Work instruction: Begin at the top of the entries below and write out every line through the one containing "[… weiterlesen …]", excluding pictures.

Source records:
=== Section Start ===
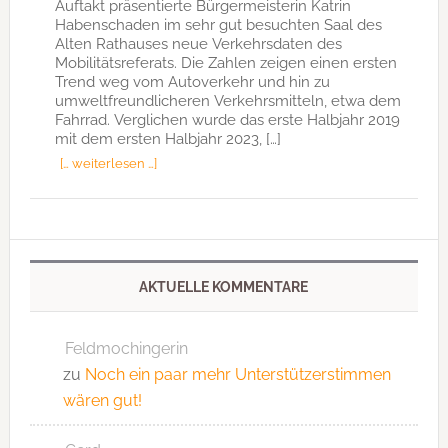
Auftakt präsentierte Bürgermeisterin Katrin
Habenschaden im sehr gut besuchten Saal des
Alten Rathauses neue Verkehrsdaten des
Mobilitätsreferats. Die Zahlen zeigen einen ersten
Trend weg vom Autoverkehr und hin zu
umweltfreundlicheren Verkehrsmitteln, etwa dem
Fahrrad. Verglichen wurde das erste Halbjahr 2019
mit dem ersten Halbjahr 2023, […]
[… weiterlesen …]
AKTUELLE KOMMENTARE
Feldmochingerin
zu
Noch ein paar mehr Unterstützerstimmen
wären gut!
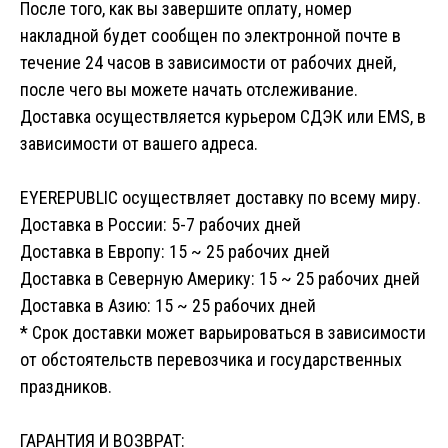
После того, как вы завершите оплату, номер
накладной будет сообщен по электронной почте в
течение 24 часов в зависимости от рабочих дней,
после чего вы можете начать отслеживание.
Доставка осуществляется курьером СДЭК или EMS, в
зависимости от вашего адреса.
EYEREPUBLIC осуществляет доставку по всему миру.
Доставка в России: 5-7 рабочих дней
Доставка в Европу: 15 ~ 25 рабочих дней
Доставка в Северную Америку: 15 ~ 25 рабочих дней
Доставка в Азию: 15 ~ 25 рабочих дней
* Срок доставки может варьироваться в зависимости
от обстоятельств перевозчика и государственных
праздников.
ГАРАНТИЯ И ВОЗВРАТ:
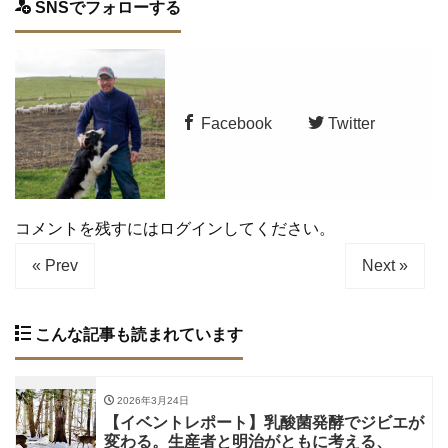
SNSでフォローする
Facebook
Twitter
コメントを残すにはログインしてください。
« Prev
Next »
こんな記事も読まれています
2026年3月24日
【イベントレポート】乳酸菌発酵でジビエが
変わる。生産者と明治がともに考える、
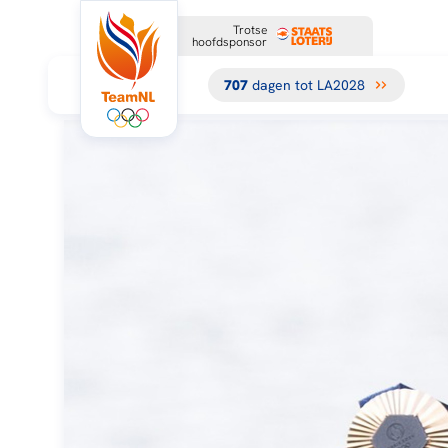
Trotse
hoofdsponsor
707
dagen tot LA2028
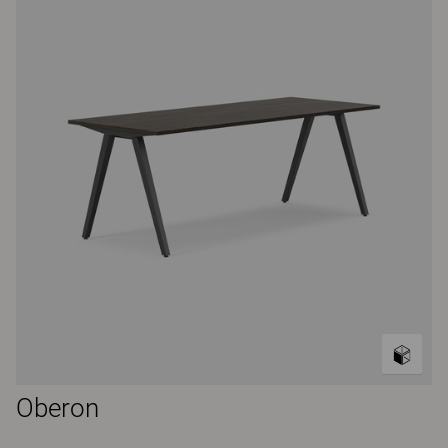
Oberon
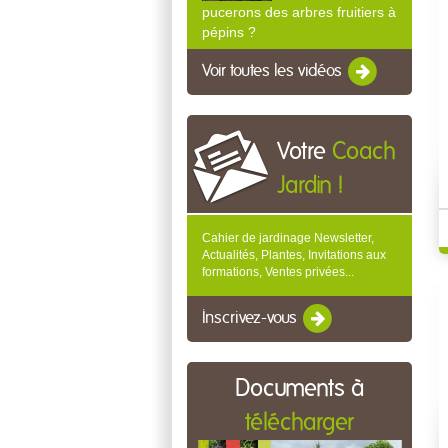
pucerons des arbres fruitiers à
pépins ?
Voir toutes les vidéos
Votre
Coach
Jardin !
Cahier de jardinage Newsletter,
Actualités, Plantes, Invitations aux
formations, Ventes privées...
Inscrivez-vous
Documents à
télécharger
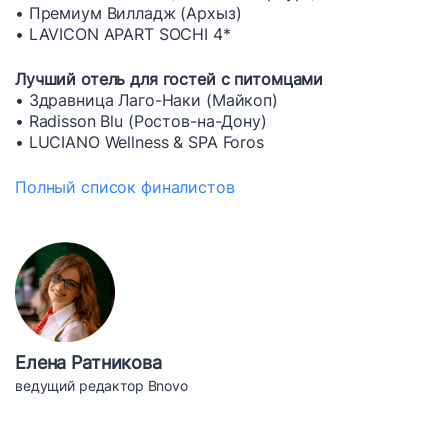
• Премиум Вилладж (Архыз)
• LAVICON APART SOCHI 4*
Лучший отель для гостей с питомцами
• Здравница Лаго-Наки (Майкоп)
• Radisson Blu (Ростов-на-Дону)
• LUCIANO Wellness & SPA Foros
Полный список финалистов
Елена Ратникова
ведущий редактор Bnovo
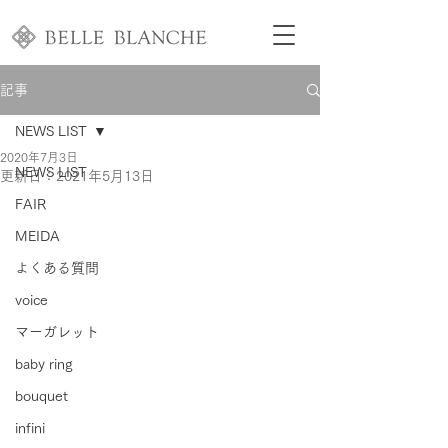
記事
NEWS LIST
2020年7月3日
NEWS LIST
更新日：
2021年5月13日
FAIR
MEIDA
よくある質問
voice
マーガレット
baby ring
bouquet
infini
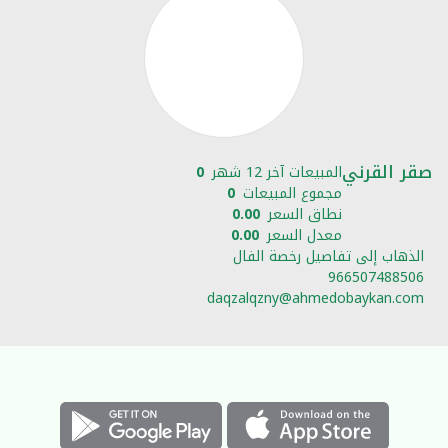
صقر القرني
المبيعات آخر 12 شهر
0
مجموع المبيعات
0
نطاق السعر
0.00
معدل السعر
0.00
الذهاب إلى تفاصيل رخصة الفال
966507488506
daqzalqzny@ahmedobaykan.com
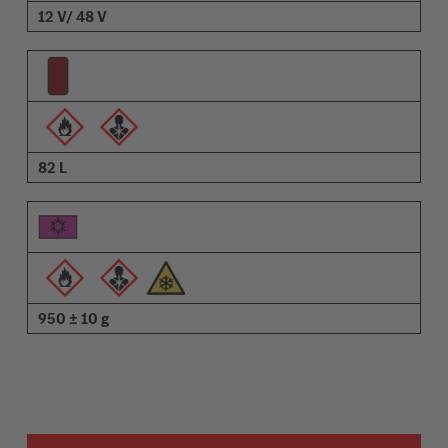
12 V/ 48 V
82 L
950 ± 10 g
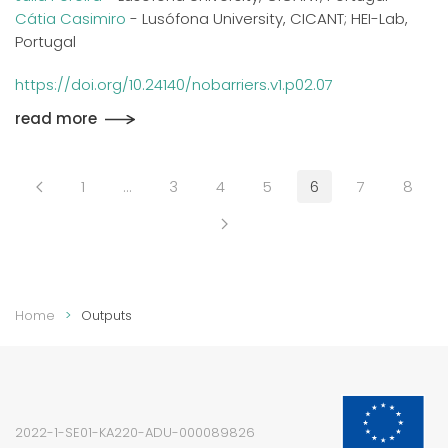
Cátia Casimiro
- Lusófona University, CICANT; HEI-Lab,
Portugal
https://doi.org/10.24140/nobarriers.v1.p02.07
read more
1
…
3
4
5
6
7
8
Home
Outputs
2022-1-SE01-KA220-ADU-000089826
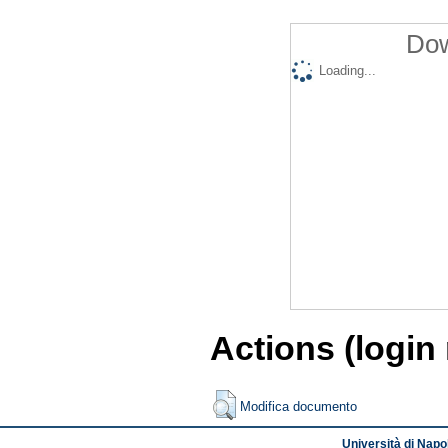
Dow
Loading...
Actions (login
Modifica documento
Università di Napol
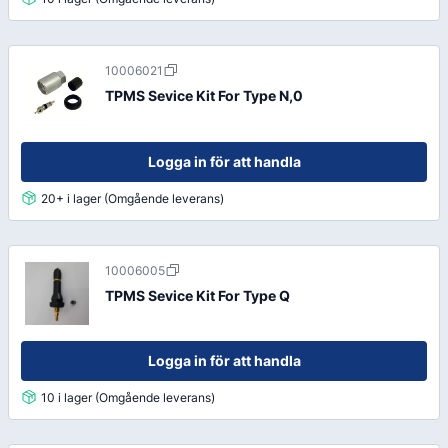
10006021
TPMS Sevice Kit For Type N,0
Logga in för att handla
20+ i lager (Omgående leverans)
10006005
TPMS Sevice Kit For Type Q
Logga in för att handla
10 i lager (Omgående leverans)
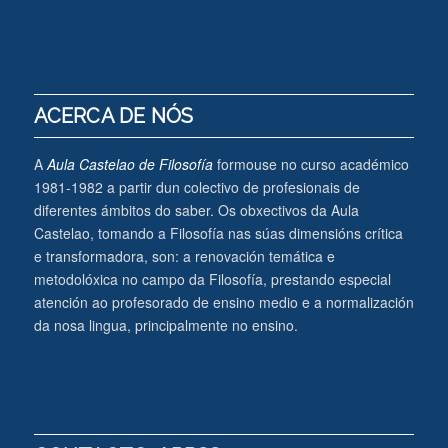
ACERCA DE NÓS
A
Aula Castelao de Filosofía
formouse no curso académico
1981-1982 a partir dun colectivo de profesionais de
diferentes ámbitos do saber. Os obxectivos da Aula
Castelao, tomando a Filosofía nas súas dimensións crítica
e transformadora, son: a renovación temática e
metodolóxica no campo da Filosofía, prestando especial
atención ao profesorado de ensino medio e a normalización
da nosa lingua, principalmente no ensino.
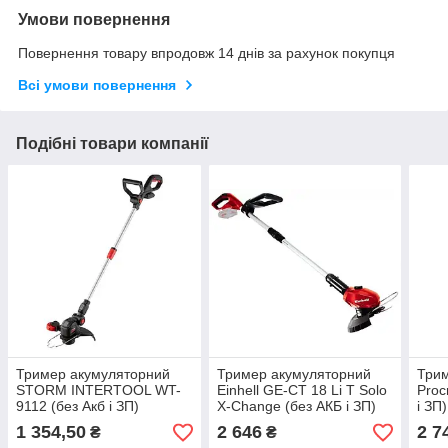
Умови повернення
Повернення товару впродовж 14 днів за рахунок покупця
Всі умови повернення
Подібні товари компанії
Тример акумуляторний
Тример акумуляторний
Три
STORM INTERTOOL WT-
Einhell GE-CT 18 Li T Solo
Proc
9112 (без Акб і ЗП)
X-Change (без АКБ і ЗП)
і ЗП
1 354,50
2 646
2 7
₴
₴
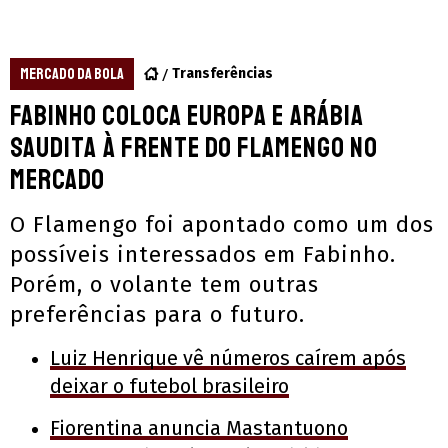
MERCADO DA BOLA
Transferências
Fabinho coloca Europa e Arábia
Saudita à frente do Flamengo no
mercado
O Flamengo foi apontado como um dos
possíveis interessados em Fabinho.
Porém, o volante tem outras
preferências para o futuro.
Luiz Henrique vê números caírem após
deixar o futebol brasileiro
Fiorentina anuncia Mastantuono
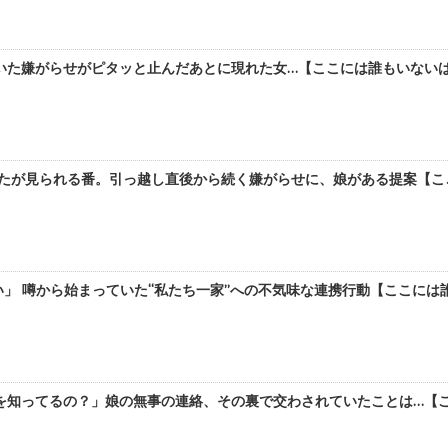
た嫌がらせがピタッと止んだあとに現れた女…【ここには誰もいないはずだ
たが見られる番。引っ越し直後から続く嫌がらせに、娘がある提案【ここに
」 噂から始まっていた“私たち一家”への不気味な連携行動【ここには誰も
知ってるの？」娘の無事の連絡、その裏で交わされていたことは…【ここに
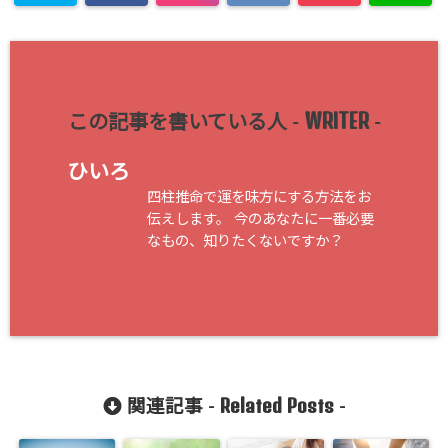
WRITER
この記事を書いている人 -
-
ひいろ
四柱推命で運を味方にする方法をお
伝えします。 今のあなたに一番必要
なもの、知りたくないですか？
Related Posts
関連記事 -
-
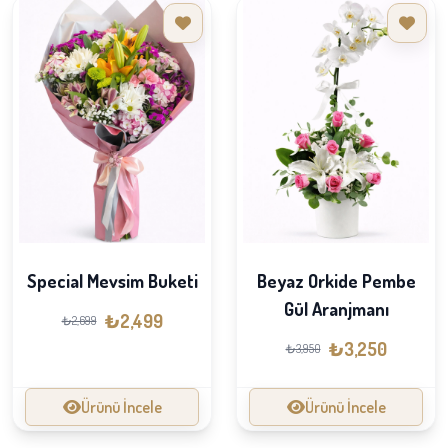
Special Mevsim Buketi
Beyaz Orkide Pembe
Gül Aranjmanı
₺2,499
₺2,699
₺3,250
₺3,950
Ürünü İncele
Ürünü İncele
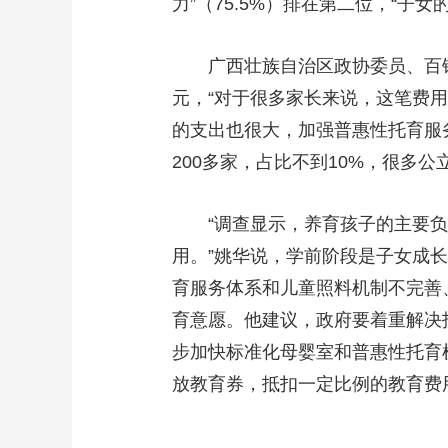
力”（75.5%）排在第二位，“子女
广西壮族自治区政协委员、百锐集
元，“对于很多家长来说，这笔费
的支出也很大，加强普惠性托育服务
200多家，占比不到10%，很多
“调查显示，养育孩子的主要负担
用。”姚华说，学前阶段是子女成
育服务体系和儿童照料机制不完善
育意愿。他建议，政府要着重解决
步加快标准化母婴室和普惠性托育
放教育券，抵扣一定比例的教育费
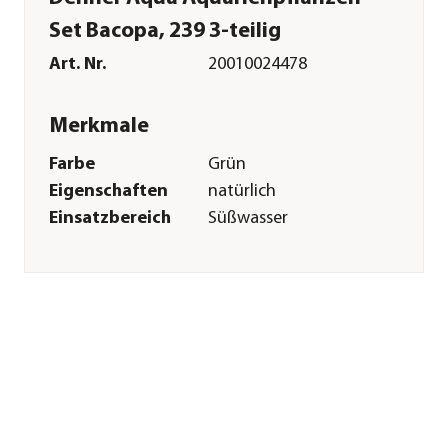
Set Bacopa, 239 3-teilig
Art. Nr.
20010024478
Merkmale
Farbe
Grün
Eigenschaften
natürlich
Einsatzbereich
Süßwasser
Pflege
Standort
Vordergrund|Mittelgrund|Hint
Sonstiges
Marke
Dehner Aqua
Lieferumfang
Set aus 3 Pflanzen:
1x Dehner Aqua
Carolina-Fettblatt,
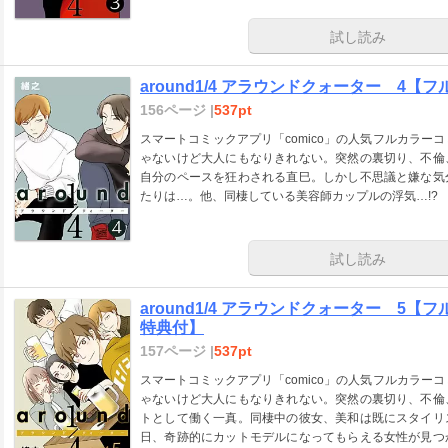
試し読み
around1/4 アラウンドクォーター 4
156ページ |
537pt
スマートコミックアプリ「comico」の人気フルカラー
ゃないけど大人にもなりきれない。突然の裏切り、不倫
自分のペースを狂わされる直巳。しかし不思議と嫌な気
たりは…。他、同棲している美容師カップルの浮気…!?
試し読み
around1/4 アラウンドクォーター 5
特典付】
157ページ |
537pt
スマートコミックアプリ「comico」の人気フルカラー
ゃないけど大人にもなりきれない。突然の裏切り、不倫
トとして働く一真。同棲中の彼女、美和は既にスタイリ
日、奇跡的にカットモデルになってもらえる女性が見つ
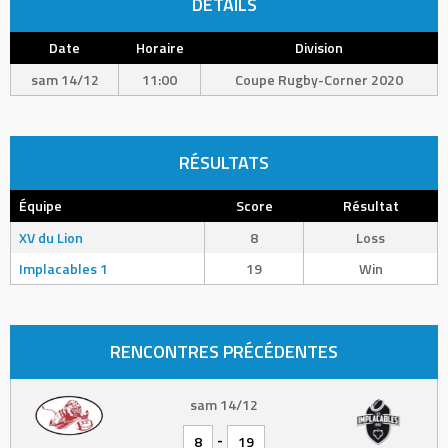
DÉTAILS
Date
Horaire
Division
sam 14/12
11:00
Coupe Rugby-Corner 2020
RÉSULTATS
Équipe
Score
Résultat
XV du Lion
8
Loss
Implacables 1
19
Win
RENCONTRES PRÉCÉDENTES
sam 14/12
-
8
19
=== Section End ===
Exercise response:
Auftakt präsentierte Bürgermeisterin Katrin
Habenschaden im sehr gut besuchten Saal des
Alten Rathauses neue Verkehrsdaten des
Mobilitätsreferats. Die Zahlen zeigen einen ersten
Trend weg vom Autoverkehr und hin zu
umweltfreundlicheren Verkehrsmitteln, etwa dem
Fahrrad. Verglichen wurde das erste Halbjahr 2019
mit dem ersten Halbjahr 2023, […]
[… weiterlesen …]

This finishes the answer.